Category 3: Implement auto-shutdown Development and test VMs running outside of business hours were placed under an auto-shutdown schedule:
# Apply auto-shutdown to all VMs tagged environment=dev
az vm list --query "[?tags.environment=='dev'].id" -o tsv | \
while read vm_id; do
az vm auto-shutdown --ids "$vm_id" --time 1900 --timezone "UTC"
done
Development VMs shutting down at 19:00 UTC (7pm) and restarting manually when needed reduced compute spend on the development fleet by ~62%.
Phase 4: Reserved Instance Strategy
An analysis of the production fleet identified workloads with stable, predictable resource requirements — candidates for reserved instance commitments:
| Workload Type | Current Cost (on-demand) | Reserved 1-yr | Reserved 3-yr | Recommendation |
|---|---|---|---|---|
| Production web tier VMs | $8,400/mo | $5,460/mo (35% saving) | $4,200/mo (50% saving) | 1-year RI |
| Database servers | $6,200/mo | $3,720/mo (40% saving) | $2,790/mo (55% saving) | 3-year RI |
| App Service Plans | $3,100/mo | $2,170/mo (30% saving) | $1,860/mo (40% saving) | 1-year RI |
Reserved instances were purchased in phases — starting with the workloads with the highest confidence in stability. The total annual commitment reduced compute costs on covered workloads by an average of 38%.

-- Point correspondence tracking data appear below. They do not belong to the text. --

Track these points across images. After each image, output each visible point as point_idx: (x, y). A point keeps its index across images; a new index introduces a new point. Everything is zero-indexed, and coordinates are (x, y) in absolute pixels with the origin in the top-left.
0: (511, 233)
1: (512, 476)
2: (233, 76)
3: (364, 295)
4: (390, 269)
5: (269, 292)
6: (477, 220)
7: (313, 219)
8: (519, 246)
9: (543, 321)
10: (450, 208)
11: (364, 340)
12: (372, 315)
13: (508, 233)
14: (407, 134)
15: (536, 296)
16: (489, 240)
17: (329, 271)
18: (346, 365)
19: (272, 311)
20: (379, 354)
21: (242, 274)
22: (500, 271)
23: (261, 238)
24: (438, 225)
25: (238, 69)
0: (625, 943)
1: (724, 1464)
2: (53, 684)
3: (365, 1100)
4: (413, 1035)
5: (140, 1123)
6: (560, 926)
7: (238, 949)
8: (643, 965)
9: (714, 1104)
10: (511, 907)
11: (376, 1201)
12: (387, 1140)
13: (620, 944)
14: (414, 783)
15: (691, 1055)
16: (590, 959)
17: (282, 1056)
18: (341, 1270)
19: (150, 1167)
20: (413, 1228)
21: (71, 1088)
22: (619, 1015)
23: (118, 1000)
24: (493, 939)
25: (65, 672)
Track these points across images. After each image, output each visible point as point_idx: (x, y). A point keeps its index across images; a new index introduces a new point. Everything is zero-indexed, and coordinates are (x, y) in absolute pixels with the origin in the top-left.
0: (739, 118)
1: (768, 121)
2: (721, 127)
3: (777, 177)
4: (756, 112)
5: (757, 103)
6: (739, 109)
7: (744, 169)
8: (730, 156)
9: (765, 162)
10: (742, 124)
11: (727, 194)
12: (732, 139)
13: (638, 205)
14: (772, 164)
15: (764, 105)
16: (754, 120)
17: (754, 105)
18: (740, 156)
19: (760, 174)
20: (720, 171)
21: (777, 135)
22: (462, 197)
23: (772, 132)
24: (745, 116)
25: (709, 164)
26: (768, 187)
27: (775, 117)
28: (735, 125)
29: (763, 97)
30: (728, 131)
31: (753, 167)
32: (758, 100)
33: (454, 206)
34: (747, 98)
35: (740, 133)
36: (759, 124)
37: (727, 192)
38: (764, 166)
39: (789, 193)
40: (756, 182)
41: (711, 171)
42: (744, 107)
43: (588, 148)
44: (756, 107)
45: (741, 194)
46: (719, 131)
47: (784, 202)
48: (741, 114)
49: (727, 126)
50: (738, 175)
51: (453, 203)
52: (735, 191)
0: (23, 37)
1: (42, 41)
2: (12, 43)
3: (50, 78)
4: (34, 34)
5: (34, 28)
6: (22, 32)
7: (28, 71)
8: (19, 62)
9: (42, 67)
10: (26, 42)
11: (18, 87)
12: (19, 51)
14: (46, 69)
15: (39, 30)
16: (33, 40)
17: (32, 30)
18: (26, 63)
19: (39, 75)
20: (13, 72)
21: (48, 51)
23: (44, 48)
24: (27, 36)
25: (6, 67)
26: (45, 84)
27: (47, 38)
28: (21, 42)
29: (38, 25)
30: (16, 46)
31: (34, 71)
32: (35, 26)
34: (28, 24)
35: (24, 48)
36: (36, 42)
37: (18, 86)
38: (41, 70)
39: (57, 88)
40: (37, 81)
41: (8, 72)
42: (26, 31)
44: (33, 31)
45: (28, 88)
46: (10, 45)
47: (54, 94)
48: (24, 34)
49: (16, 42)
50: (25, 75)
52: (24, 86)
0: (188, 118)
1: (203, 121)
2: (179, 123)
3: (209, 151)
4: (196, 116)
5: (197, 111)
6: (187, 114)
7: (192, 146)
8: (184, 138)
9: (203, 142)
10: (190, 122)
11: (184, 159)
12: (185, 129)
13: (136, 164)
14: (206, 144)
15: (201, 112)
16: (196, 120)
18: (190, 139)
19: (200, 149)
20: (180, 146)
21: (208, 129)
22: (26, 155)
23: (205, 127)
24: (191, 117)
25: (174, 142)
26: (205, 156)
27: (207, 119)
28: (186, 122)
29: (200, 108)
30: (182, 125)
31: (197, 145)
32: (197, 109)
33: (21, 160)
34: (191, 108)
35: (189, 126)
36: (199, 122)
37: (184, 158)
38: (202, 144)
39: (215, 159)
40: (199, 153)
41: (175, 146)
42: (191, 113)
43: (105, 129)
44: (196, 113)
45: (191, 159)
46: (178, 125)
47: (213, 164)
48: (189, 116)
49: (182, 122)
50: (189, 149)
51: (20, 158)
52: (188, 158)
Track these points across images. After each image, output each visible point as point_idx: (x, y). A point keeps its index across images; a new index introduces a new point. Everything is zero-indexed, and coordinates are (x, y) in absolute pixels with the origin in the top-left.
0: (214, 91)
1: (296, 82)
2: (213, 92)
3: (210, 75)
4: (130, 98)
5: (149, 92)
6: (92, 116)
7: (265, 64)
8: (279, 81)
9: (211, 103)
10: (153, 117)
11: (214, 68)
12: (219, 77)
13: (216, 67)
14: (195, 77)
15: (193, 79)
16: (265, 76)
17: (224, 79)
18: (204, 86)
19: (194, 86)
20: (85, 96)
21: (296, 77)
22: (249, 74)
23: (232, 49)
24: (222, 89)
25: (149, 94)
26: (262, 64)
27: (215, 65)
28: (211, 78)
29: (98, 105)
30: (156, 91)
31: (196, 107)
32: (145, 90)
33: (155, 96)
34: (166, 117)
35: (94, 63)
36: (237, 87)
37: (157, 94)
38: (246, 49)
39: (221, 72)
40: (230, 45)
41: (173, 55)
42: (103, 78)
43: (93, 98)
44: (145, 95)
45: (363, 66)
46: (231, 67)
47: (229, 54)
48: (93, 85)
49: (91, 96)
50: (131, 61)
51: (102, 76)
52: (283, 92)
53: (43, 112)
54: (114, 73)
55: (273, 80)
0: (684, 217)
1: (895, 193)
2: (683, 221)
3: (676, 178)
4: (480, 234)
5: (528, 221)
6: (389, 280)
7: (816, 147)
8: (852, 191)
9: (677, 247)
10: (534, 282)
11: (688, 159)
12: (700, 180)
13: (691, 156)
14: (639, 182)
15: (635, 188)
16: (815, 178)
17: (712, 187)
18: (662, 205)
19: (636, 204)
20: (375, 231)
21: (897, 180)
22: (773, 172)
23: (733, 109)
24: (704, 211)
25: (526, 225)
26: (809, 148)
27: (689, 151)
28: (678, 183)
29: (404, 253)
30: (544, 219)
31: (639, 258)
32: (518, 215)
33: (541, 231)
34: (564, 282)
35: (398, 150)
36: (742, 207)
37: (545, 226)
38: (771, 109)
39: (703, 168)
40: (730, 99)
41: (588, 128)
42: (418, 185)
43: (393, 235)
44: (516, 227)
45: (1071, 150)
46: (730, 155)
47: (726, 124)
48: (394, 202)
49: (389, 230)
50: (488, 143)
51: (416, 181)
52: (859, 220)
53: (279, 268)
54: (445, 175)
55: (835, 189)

Phase 5: FinOps Governance Framework
The final phase established ongoing governance to prevent cost sprawl from recurring:
Monthly Cost Review A structured monthly review was established with team leads and the finance team:
- Actual vs. budget per cost centre
- Resources flagged for decommission
- New resource spending reviewed against justification
- Reserved instance utilization reviewed (unused RI capacity is wasted)
Cost Review Board For any resource with a monthly cost projection above a defined threshold, pre-provisioning approval was required from the Cost Review Board — a lightweight process (async Teams message with cost estimate) rather than a formal committee meeting.
Savings Tracking A running savings log was maintained to track the cumulative impact of optimization activities, providing visibility for executive reporting.
Results
| Category | Monthly Saving |
|---|---|
| Terminated idle/orphaned resources | ~$4,200 |
| VM rightsizing | ~$6,800 |
| Dev/test auto-shutdown | ~$5,100 |
| Reserved instance commitments | ~$8,300 |
| Database tier optimization | ~$3,600 |
| Total monthly reduction | ~$28,000 (35%) |
| Governance Metric | Before | After |
|---|---|---|
| Resources with required tags | Below 30% | 100% (enforced) |
| Cost attribution by team | Impossible | Real-time dashboard per cost centre |
| Budget alerts | None | 80% and 100% thresholds per team |
| Reserved instance coverage | 0% | 68% of eligible production workloads |
| Dev VM overnight running | ~100% | Near zero — auto-shutdown enforced |
| Orphaned resource accumulation | Ongoing | Monthly review with expiry-date enforcement |
The 35% reduction in monthly spend happened within 10 weeks. But the more durable outcome is the governance framework. Cost visibility, tagging enforcement, and monthly reviews mean the savings compound rather than quietly erode. Without the governance layer, the same patterns would have re-emerged within a year.